= TASK DETAILS =
Without changing anything, transcribe all of the entries.

Records excerpted from a collection:
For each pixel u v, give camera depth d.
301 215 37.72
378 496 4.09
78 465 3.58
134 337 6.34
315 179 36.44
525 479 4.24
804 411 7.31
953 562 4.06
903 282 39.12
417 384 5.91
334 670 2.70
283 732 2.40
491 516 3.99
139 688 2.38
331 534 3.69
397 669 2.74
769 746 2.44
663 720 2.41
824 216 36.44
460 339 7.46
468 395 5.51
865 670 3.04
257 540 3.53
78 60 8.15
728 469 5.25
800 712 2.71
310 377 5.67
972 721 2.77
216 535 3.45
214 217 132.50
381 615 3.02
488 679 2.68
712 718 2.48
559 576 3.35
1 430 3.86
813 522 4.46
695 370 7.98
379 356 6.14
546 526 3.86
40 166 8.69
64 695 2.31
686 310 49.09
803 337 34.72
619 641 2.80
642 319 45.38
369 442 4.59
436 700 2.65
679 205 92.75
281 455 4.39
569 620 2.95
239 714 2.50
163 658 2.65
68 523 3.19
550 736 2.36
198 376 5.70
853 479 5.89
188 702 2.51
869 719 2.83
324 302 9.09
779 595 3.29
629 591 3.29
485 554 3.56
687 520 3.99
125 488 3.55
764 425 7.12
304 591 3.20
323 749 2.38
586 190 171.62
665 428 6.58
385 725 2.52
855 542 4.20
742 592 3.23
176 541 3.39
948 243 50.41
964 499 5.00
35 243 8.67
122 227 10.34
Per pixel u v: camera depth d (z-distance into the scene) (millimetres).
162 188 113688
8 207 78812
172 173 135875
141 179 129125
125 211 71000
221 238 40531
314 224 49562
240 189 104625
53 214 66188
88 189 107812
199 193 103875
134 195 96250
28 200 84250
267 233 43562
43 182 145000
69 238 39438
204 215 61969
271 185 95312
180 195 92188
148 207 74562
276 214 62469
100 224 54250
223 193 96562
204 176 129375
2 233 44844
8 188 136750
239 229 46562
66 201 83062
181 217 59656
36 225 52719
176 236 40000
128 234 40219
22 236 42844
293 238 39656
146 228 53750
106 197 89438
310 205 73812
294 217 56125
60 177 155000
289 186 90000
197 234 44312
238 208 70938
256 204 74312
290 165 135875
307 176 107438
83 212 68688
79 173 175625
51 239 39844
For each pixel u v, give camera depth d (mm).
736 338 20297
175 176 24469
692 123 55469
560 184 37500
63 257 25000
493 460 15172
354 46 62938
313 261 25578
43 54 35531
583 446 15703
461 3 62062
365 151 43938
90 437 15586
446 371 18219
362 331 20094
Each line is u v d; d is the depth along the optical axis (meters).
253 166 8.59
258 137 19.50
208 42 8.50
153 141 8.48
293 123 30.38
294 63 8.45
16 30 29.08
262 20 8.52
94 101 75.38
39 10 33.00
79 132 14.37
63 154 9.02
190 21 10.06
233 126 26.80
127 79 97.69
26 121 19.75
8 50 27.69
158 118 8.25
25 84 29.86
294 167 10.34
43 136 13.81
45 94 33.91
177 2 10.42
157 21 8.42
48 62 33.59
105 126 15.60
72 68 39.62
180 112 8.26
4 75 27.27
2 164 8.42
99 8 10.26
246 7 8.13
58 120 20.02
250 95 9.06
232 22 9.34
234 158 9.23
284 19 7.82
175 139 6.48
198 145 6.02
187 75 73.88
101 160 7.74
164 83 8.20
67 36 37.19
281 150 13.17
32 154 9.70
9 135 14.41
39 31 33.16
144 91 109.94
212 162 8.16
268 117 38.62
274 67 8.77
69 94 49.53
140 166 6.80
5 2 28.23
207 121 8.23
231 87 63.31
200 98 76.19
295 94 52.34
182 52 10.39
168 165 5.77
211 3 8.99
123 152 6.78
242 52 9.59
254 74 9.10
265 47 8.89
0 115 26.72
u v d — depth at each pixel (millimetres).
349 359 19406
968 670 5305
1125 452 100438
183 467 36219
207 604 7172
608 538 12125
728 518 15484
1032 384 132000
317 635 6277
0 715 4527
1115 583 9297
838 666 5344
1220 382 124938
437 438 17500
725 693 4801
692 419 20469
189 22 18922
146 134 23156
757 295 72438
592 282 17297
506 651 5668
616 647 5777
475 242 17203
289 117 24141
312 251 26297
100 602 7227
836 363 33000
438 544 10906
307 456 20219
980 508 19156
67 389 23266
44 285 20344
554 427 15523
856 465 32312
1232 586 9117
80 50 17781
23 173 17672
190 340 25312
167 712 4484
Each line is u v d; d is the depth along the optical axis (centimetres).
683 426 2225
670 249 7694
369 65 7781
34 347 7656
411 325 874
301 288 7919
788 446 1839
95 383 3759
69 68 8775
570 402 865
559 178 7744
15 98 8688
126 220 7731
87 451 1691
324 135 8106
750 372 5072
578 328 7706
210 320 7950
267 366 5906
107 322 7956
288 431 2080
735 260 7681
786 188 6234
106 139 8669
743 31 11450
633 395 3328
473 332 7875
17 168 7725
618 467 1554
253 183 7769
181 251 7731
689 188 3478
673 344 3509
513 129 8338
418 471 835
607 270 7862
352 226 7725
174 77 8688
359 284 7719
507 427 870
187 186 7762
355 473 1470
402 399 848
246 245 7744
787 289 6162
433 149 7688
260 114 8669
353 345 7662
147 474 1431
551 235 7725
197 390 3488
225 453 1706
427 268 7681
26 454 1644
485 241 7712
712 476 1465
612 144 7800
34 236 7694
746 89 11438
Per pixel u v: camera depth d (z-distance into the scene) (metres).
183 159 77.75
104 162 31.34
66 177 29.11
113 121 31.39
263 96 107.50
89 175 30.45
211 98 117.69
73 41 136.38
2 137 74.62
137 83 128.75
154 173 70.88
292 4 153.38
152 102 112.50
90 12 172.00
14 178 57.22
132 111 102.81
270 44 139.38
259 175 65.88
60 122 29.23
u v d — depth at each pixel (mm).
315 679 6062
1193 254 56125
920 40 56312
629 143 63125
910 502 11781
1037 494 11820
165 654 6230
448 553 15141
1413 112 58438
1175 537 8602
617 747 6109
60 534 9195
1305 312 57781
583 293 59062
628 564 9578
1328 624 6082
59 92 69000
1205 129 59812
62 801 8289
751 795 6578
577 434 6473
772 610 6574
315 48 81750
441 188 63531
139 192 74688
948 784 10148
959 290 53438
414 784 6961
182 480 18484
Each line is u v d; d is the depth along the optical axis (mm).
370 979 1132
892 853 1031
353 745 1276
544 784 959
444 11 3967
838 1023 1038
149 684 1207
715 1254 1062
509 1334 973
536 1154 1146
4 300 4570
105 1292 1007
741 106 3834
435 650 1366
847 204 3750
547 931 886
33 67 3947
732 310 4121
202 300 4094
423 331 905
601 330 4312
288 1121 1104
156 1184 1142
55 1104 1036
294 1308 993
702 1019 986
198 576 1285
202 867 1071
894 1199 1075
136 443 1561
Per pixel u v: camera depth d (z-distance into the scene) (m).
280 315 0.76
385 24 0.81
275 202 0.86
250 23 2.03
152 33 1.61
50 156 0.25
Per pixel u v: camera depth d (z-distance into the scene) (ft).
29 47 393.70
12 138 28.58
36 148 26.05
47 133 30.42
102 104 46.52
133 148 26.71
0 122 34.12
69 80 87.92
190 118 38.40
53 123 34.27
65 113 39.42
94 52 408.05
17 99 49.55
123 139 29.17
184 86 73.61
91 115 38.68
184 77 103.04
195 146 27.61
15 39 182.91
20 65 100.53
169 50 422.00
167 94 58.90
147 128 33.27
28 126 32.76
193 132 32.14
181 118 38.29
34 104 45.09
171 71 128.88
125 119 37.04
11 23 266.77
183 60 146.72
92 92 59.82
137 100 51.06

= OUTPUT BELOW =
For each pixel u v, give camera depth d.
301 215 37.72
378 496 4.09
78 465 3.58
134 337 6.34
315 179 36.44
525 479 4.24
804 411 7.31
953 562 4.06
903 282 39.12
417 384 5.91
334 670 2.70
283 732 2.40
491 516 3.99
139 688 2.38
331 534 3.69
397 669 2.74
769 746 2.44
663 720 2.41
824 216 36.44
460 339 7.46
468 395 5.51
865 670 3.04
257 540 3.53
78 60 8.15
728 469 5.25
800 712 2.71
310 377 5.67
972 721 2.77
216 535 3.45
214 217 132.50
381 615 3.02
488 679 2.68
712 718 2.48
559 576 3.35
1 430 3.86
813 522 4.46
695 370 7.98
379 356 6.14
546 526 3.86
40 166 8.69
64 695 2.31
686 310 49.09
803 337 34.72
619 641 2.80
642 319 45.38
369 442 4.59
436 700 2.65
679 205 92.75
281 455 4.39
569 620 2.95
239 714 2.50
163 658 2.65
68 523 3.19
550 736 2.36
198 376 5.70
853 479 5.89
188 702 2.51
869 719 2.83
324 302 9.09
779 595 3.29
629 591 3.29
485 554 3.56
687 520 3.99
125 488 3.55
764 425 7.12
304 591 3.20
323 749 2.38
586 190 171.62
665 428 6.58
385 725 2.52
855 542 4.20
742 592 3.23
176 541 3.39
948 243 50.41
964 499 5.00
35 243 8.67
122 227 10.34
Per pixel u v: camera depth d (z-distance into the scene) (millimetres).
162 188 113688
8 207 78812
172 173 135875
141 179 129125
125 211 71000
221 238 40531
314 224 49562
240 189 104625
53 214 66188
88 189 107812
199 193 103875
134 195 96250
28 200 84250
267 233 43562
43 182 145000
69 238 39438
204 215 61969
271 185 95312
180 195 92188
148 207 74562
276 214 62469
100 224 54250
223 193 96562
204 176 129375
2 233 44844
8 188 136750
239 229 46562
66 201 83062
181 217 59656
36 225 52719
176 236 40000
128 234 40219
22 236 42844
293 238 39656
146 228 53750
106 197 89438
310 205 73812
294 217 56125
60 177 155000
289 186 90000
197 234 44312
238 208 70938
256 204 74312
290 165 135875
307 176 107438
83 212 68688
79 173 175625
51 239 39844
For each pixel u v, give camera depth d (mm).
736 338 20297
175 176 24469
692 123 55469
560 184 37500
63 257 25000
493 460 15172
354 46 62938
313 261 25578
43 54 35531
583 446 15703
461 3 62062
365 151 43938
90 437 15586
446 371 18219
362 331 20094
Each line is u v d; d is the depth along the optical axis (meters).
253 166 8.59
258 137 19.50
208 42 8.50
153 141 8.48
293 123 30.38
294 63 8.45
16 30 29.08
262 20 8.52
94 101 75.38
39 10 33.00
79 132 14.37
63 154 9.02
190 21 10.06
233 126 26.80
127 79 97.69
26 121 19.75
8 50 27.69
158 118 8.25
25 84 29.86
294 167 10.34
43 136 13.81
45 94 33.91
177 2 10.42
157 21 8.42
48 62 33.59
105 126 15.60
72 68 39.62
180 112 8.26
4 75 27.27
2 164 8.42
99 8 10.26
246 7 8.13
58 120 20.02
250 95 9.06
232 22 9.34
234 158 9.23
284 19 7.82
175 139 6.48
198 145 6.02
187 75 73.88
101 160 7.74
164 83 8.20
67 36 37.19
281 150 13.17
32 154 9.70
9 135 14.41
39 31 33.16
144 91 109.94
212 162 8.16
268 117 38.62
274 67 8.77
69 94 49.53
140 166 6.80
5 2 28.23
207 121 8.23
231 87 63.31
200 98 76.19
295 94 52.34
182 52 10.39
168 165 5.77
211 3 8.99
123 152 6.78
242 52 9.59
254 74 9.10
265 47 8.89
0 115 26.72
u v d — depth at each pixel (millimetres).
349 359 19406
968 670 5305
1125 452 100438
183 467 36219
207 604 7172
608 538 12125
728 518 15484
1032 384 132000
317 635 6277
0 715 4527
1115 583 9297
838 666 5344
1220 382 124938
437 438 17500
725 693 4801
692 419 20469
189 22 18922
146 134 23156
757 295 72438
592 282 17297
506 651 5668
616 647 5777
475 242 17203
289 117 24141
312 251 26297
100 602 7227
836 363 33000
438 544 10906
307 456 20219
980 508 19156
67 389 23266
44 285 20344
554 427 15523
856 465 32312
1232 586 9117
80 50 17781
23 173 17672
190 340 25312
167 712 4484
Each line is u v d; d is the depth along the optical axis (centimetres).
683 426 2225
670 249 7694
369 65 7781
34 347 7656
411 325 874
301 288 7919
788 446 1839
95 383 3759
69 68 8775
570 402 865
559 178 7744
15 98 8688
126 220 7731
87 451 1691
324 135 8106
750 372 5072
578 328 7706
210 320 7950
267 366 5906
107 322 7956
288 431 2080
735 260 7681
786 188 6234
106 139 8669
743 31 11450
633 395 3328
473 332 7875
17 168 7725
618 467 1554
253 183 7769
181 251 7731
689 188 3478
673 344 3509
513 129 8338
418 471 835
607 270 7862
352 226 7725
174 77 8688
359 284 7719
507 427 870
187 186 7762
355 473 1470
402 399 848
246 245 7744
787 289 6162
433 149 7688
260 114 8669
353 345 7662
147 474 1431
551 235 7725
197 390 3488
225 453 1706
427 268 7681
26 454 1644
485 241 7712
712 476 1465
612 144 7800
34 236 7694
746 89 11438
Per pixel u v: camera depth d (z-distance into the scene) (metres).
183 159 77.75
104 162 31.34
66 177 29.11
113 121 31.39
263 96 107.50
89 175 30.45
211 98 117.69
73 41 136.38
2 137 74.62
137 83 128.75
154 173 70.88
292 4 153.38
152 102 112.50
90 12 172.00
14 178 57.22
132 111 102.81
270 44 139.38
259 175 65.88
60 122 29.23
u v d — depth at each pixel (mm).
315 679 6062
1193 254 56125
920 40 56312
629 143 63125
910 502 11781
1037 494 11820
165 654 6230
448 553 15141
1413 112 58438
1175 537 8602
617 747 6109
60 534 9195
1305 312 57781
583 293 59062
628 564 9578
1328 624 6082
59 92 69000
1205 129 59812
62 801 8289
751 795 6578
577 434 6473
772 610 6574
315 48 81750
441 188 63531
139 192 74688
948 784 10148
959 290 53438
414 784 6961
182 480 18484
Each line is u v d; d is the depth along the optical axis (mm).
370 979 1132
892 853 1031
353 745 1276
544 784 959
444 11 3967
838 1023 1038
149 684 1207
715 1254 1062
509 1334 973
536 1154 1146
4 300 4570
105 1292 1007
741 106 3834
435 650 1366
847 204 3750
547 931 886
33 67 3947
732 310 4121
202 300 4094
423 331 905
601 330 4312
288 1121 1104
156 1184 1142
55 1104 1036
294 1308 993
702 1019 986
198 576 1285
202 867 1071
894 1199 1075
136 443 1561
Per pixel u v: camera depth d (z-distance into the scene) (m).
280 315 0.76
385 24 0.81
275 202 0.86
250 23 2.03
152 33 1.61
50 156 0.25
Per pixel u v: camera depth d (z-distance into the scene) (ft).
29 47 393.70
12 138 28.58
36 148 26.05
47 133 30.42
102 104 46.52
133 148 26.71
0 122 34.12
69 80 87.92
190 118 38.40
53 123 34.27
65 113 39.42
94 52 408.05
17 99 49.55
123 139 29.17
184 86 73.61
91 115 38.68
184 77 103.04
195 146 27.61
15 39 182.91
20 65 100.53
169 50 422.00
167 94 58.90
147 128 33.27
28 126 32.76
193 132 32.14
181 118 38.29
34 104 45.09
171 71 128.88
125 119 37.04
11 23 266.77
183 60 146.72
92 92 59.82
137 100 51.06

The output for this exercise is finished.